I can’t look at the pictures of Norwich City taken before its stormy, fiery midnight encounter with Gardner Island without John Masefield’s small poem
“Cargoes” echoing in my brain. “Dirty British coaster …” wrote Britain’s Poet Laureate, and this is what I’m reminded of looking at those photos. I’m glad I wasn’t one of those unfortunate seamen aboard her that night, or any other night.
Built as
Normanby, her “new” name,
Norwich City, can be seen in
pictures, painted in white, a little way back from the bow. But in neither of the pictures from the New Zealand Survey Expedition of 1938 (this one of the
starboard side, this one of the
port side) can I discern any of those white letters remaining on either side. Did the ferocity of the fire bake the paint off, so that the name was completely gone, eventually causing Captain Coleman of USS
Bushnell in late 1939 to have to do research to learn her name (so that the shipwreck could be properly listed in the Navy’s published “sailing directions”)?

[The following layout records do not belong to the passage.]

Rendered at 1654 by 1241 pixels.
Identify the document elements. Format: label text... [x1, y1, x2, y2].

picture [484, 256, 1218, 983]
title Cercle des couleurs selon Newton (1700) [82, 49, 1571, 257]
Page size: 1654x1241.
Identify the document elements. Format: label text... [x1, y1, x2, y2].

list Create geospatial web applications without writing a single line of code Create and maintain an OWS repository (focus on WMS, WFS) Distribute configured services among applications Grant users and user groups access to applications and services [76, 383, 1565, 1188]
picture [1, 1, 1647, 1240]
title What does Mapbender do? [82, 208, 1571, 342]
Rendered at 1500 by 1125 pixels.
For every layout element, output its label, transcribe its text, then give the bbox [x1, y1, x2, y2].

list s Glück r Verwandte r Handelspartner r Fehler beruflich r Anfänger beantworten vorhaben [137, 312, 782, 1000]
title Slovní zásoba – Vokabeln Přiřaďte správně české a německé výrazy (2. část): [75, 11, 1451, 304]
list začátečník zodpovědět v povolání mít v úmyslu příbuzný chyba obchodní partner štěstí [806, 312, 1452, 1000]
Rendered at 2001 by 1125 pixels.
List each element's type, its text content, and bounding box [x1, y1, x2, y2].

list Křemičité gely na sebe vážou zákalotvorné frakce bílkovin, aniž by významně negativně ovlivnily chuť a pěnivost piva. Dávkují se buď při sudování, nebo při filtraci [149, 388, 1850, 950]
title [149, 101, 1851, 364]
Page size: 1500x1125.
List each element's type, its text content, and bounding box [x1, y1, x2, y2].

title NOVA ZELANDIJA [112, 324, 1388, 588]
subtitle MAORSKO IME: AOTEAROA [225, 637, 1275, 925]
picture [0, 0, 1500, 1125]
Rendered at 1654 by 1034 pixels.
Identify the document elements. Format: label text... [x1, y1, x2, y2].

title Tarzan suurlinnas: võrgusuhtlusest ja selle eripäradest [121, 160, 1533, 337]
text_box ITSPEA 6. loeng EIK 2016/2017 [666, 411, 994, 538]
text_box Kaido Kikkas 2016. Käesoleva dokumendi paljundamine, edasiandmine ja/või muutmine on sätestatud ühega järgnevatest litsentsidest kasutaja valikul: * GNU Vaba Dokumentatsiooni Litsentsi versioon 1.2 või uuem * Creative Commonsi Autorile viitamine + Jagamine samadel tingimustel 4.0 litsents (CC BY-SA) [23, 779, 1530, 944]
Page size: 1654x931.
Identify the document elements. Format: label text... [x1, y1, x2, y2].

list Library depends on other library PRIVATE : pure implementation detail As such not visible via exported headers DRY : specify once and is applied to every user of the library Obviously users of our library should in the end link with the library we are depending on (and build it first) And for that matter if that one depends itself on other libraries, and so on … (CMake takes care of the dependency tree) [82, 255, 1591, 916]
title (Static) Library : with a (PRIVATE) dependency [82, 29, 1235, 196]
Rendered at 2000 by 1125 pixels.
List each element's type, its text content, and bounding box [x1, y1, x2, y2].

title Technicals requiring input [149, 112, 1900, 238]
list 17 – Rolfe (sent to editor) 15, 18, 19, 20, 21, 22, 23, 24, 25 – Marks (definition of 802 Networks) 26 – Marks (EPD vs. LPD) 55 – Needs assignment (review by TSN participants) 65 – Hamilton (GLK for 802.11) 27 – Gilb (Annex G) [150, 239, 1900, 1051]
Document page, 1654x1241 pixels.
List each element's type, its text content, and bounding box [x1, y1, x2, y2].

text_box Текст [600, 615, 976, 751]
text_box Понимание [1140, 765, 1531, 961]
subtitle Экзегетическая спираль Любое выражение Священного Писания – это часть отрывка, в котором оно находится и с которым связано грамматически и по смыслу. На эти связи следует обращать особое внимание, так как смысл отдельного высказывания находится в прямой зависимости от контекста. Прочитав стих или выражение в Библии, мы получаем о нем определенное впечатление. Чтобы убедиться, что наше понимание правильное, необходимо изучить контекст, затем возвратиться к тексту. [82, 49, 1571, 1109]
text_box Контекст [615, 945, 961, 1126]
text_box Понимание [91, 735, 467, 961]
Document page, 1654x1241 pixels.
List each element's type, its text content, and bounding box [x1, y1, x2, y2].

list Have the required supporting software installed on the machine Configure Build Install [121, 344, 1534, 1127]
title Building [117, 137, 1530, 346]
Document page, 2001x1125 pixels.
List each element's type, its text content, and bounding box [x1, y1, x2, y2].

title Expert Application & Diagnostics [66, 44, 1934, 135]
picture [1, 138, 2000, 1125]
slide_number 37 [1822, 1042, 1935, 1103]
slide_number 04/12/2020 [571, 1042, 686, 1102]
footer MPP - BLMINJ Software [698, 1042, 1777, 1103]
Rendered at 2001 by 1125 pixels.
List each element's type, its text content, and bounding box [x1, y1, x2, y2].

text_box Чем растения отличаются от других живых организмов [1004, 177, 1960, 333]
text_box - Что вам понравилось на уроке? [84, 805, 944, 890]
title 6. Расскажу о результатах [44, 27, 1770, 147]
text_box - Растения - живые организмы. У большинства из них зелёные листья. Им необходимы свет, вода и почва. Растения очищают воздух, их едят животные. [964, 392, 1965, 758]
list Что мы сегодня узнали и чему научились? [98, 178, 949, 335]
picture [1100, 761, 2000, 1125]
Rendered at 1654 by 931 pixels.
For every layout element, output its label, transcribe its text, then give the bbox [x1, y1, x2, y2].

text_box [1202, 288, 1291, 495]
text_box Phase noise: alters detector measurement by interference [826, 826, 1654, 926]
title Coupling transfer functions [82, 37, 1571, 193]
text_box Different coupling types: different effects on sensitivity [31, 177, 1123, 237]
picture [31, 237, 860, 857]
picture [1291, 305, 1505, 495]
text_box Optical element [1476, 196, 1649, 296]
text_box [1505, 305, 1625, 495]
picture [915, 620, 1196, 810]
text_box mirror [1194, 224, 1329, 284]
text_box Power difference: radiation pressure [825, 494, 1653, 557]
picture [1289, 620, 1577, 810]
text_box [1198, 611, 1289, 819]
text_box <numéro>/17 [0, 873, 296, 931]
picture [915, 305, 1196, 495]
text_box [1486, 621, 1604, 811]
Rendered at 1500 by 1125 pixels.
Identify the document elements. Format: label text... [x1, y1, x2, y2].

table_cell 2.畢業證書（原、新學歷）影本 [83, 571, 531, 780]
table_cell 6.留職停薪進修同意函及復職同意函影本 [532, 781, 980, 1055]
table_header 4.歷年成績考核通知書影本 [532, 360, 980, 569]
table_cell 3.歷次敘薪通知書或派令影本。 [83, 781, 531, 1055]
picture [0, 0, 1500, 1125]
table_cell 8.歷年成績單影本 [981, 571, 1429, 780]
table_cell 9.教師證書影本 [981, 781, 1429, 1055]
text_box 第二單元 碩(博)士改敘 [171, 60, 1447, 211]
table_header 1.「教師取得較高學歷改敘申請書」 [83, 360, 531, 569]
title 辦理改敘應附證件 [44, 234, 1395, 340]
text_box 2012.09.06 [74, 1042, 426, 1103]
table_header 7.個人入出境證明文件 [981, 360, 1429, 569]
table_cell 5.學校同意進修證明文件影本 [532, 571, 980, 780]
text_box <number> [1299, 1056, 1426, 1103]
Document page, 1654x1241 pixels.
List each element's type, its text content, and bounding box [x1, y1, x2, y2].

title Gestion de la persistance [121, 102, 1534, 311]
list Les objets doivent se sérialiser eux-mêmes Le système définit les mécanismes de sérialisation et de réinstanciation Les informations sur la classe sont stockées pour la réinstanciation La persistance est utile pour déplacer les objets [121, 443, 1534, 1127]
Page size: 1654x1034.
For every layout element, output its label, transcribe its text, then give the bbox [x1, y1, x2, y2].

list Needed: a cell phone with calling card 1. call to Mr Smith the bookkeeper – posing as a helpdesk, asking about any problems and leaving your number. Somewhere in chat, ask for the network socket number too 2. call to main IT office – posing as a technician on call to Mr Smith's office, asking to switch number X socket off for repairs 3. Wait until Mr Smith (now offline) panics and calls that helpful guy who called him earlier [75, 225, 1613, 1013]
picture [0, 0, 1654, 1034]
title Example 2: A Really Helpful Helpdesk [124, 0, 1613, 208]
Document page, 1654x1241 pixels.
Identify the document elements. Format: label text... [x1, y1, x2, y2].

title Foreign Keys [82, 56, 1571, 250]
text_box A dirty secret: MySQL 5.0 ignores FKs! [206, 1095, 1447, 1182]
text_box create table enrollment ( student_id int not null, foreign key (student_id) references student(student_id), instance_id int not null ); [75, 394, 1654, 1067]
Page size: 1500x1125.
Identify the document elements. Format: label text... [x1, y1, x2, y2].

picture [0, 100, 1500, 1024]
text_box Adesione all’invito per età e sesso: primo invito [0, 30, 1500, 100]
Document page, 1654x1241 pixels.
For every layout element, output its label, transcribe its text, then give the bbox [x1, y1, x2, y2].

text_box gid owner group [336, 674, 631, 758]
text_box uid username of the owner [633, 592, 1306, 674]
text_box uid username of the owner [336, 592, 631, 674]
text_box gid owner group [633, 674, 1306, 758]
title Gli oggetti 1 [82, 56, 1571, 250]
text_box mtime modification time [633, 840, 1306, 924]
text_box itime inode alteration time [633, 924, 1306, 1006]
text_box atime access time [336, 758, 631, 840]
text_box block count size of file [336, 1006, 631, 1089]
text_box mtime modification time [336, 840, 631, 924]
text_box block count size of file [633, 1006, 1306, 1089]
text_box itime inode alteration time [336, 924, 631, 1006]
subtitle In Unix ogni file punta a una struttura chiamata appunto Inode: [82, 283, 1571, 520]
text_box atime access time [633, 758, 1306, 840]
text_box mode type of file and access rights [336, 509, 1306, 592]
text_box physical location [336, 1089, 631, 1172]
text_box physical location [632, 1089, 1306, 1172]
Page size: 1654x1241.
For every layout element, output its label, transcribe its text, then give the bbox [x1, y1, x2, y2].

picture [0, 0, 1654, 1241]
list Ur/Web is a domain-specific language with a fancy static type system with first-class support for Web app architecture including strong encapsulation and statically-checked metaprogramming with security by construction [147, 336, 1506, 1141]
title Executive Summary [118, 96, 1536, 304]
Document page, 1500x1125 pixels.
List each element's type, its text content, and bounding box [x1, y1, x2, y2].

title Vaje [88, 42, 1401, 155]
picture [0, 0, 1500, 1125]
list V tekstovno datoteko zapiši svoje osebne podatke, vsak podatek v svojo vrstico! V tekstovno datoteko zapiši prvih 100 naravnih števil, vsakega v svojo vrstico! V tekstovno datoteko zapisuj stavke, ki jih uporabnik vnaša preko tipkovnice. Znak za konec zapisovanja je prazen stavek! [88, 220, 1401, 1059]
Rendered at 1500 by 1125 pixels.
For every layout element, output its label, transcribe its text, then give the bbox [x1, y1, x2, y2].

It’s been noted that both Harry Maude (in 1937) and the New Zealanders were at some point able to know she was named
Norwich City. Ric thinks that Harry Maude’s knowledge must have come from something he could see onboard, intimating that resources on Ocean Island were inadequate to have informed him of this later when he wrote his post-visit report while there. Then, when Maude arrived with the first of the colonists while the New Zealanders were at work on Gardner the next year, it’s thought that Maude could have informed them of the shipwreck’s identity.
But now this thought comes to my mind. Both the PISS initial visit that Maude and Bevington made in late 1937, as well as the Kiwi visit in late 1938, resulted in reports (
Bevington's and
Hay's) that say they tied their own vessels off to the wrecked hulk’s stern. Most ships I’ve seen have their name and city of registration painted on the stern. Might this have been how they were informed of her name, assuming the fire didn’t bake that off, too?
Then, in January 1939 (as noted by Petty Officer M. H. Hay), “One day a severe storm blew up and it was too much for the wreck on the reef. She just crumpled up, the stern half breaking off and disappearing into the deep water on the outside of the reef.” (I’ll bet those Kiwis were glad they weren’t tied off to her stern that day!) Later that year, when USS
Bushnell arrived, with the bow scorched and the stern missing there would then not be any indication of the beached ship’s name.
But in July 1937, the stern with her name on it would have been there for any curious castaways to learn her name.